The proposal, Senate Bill 2510, introduced by Senator Lois Kolkhorst, seeks to establish the Temporary Prescribed Burn Manager Self-Insurance Pool, a novel risk management framework intended to provide general liability coverage to certified burn managers. Prescribed burns - controlled fires used to manage vegetation and reduce the threat of wildfires - are a key tool in Texas’s land management strategy but carry inherent risks that have made liability coverage costly and scarce.

Under the bill, the Texas A&M Forest Service would oversee the self-insurance program, consolidating risk management efforts and setting strict eligibility and safety standards for participation. The measure would amend the state’s insurance code, adding a new chapter dedicated solely to the program.

At the heart of the proposal is a state-administered insurance pool, funded through a combination of legislative appropriations (capped at $25 million), fees from participating managers, and interest income.
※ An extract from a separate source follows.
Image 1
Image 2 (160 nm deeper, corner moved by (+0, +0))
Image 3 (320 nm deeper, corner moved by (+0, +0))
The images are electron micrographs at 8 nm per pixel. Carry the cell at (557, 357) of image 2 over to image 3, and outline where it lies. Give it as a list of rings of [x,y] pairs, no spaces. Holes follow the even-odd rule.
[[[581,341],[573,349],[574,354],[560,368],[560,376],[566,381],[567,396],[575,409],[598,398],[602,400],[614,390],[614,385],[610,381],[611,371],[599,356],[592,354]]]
Liability coverage would be limited exclusively to prescribed burns conducted by certified individuals, with exclusions for workers’ compensation, automobile liability, and other professional liabilities.

The Texas A&M Forest Service would set deductibles and premiums with the explicit aim of discouraging minor claims, instead reserving payouts for significant losses. Participation would require not only compliance with rigorous equipment and safety standards but also completion of wildfire suppression training courses designed to ensure coordination with local fire departments in the event of a burn that escapes containment.

Notably, the bill caps the state’s financial liability at the assets contained within the insurance fund, shielding Texas taxpayers from broader exposure. Any remaining balance in the fund when the program sunsets in 2040 would be transferred to the state's wildfire contingency account, according to the bill.

The legislation also gives the Forest Service authority to terminate participation for managers who file excessive claims, referring repeat offenders to the Prescribed Burning Board for potential disciplinary action.

For private insurers, the bill represents the introduction of a public-sector competitor in a niche but critical area of liability coverage. Traditionally, coverage options for prescribed burn managers have been limited and often prohibitively expensive. By offering a narrowly tailored, state-supported alternative, the bill could suppress demand for similar private insurance products - though its scope is intentionally confined.

Industry analysts may find the proposal’s emphasis on loss prevention, data-driven premium adjustments, and strict compliance requirements reflective of broader trends in parametric and risk pooling models gaining popularity in various sectors.

With wildfire risk intensifying across the country, Senate Bill 2510 walks a tightrope between regulatory oversight and interfering with the free market – which has had cataclysmic effects in states like California.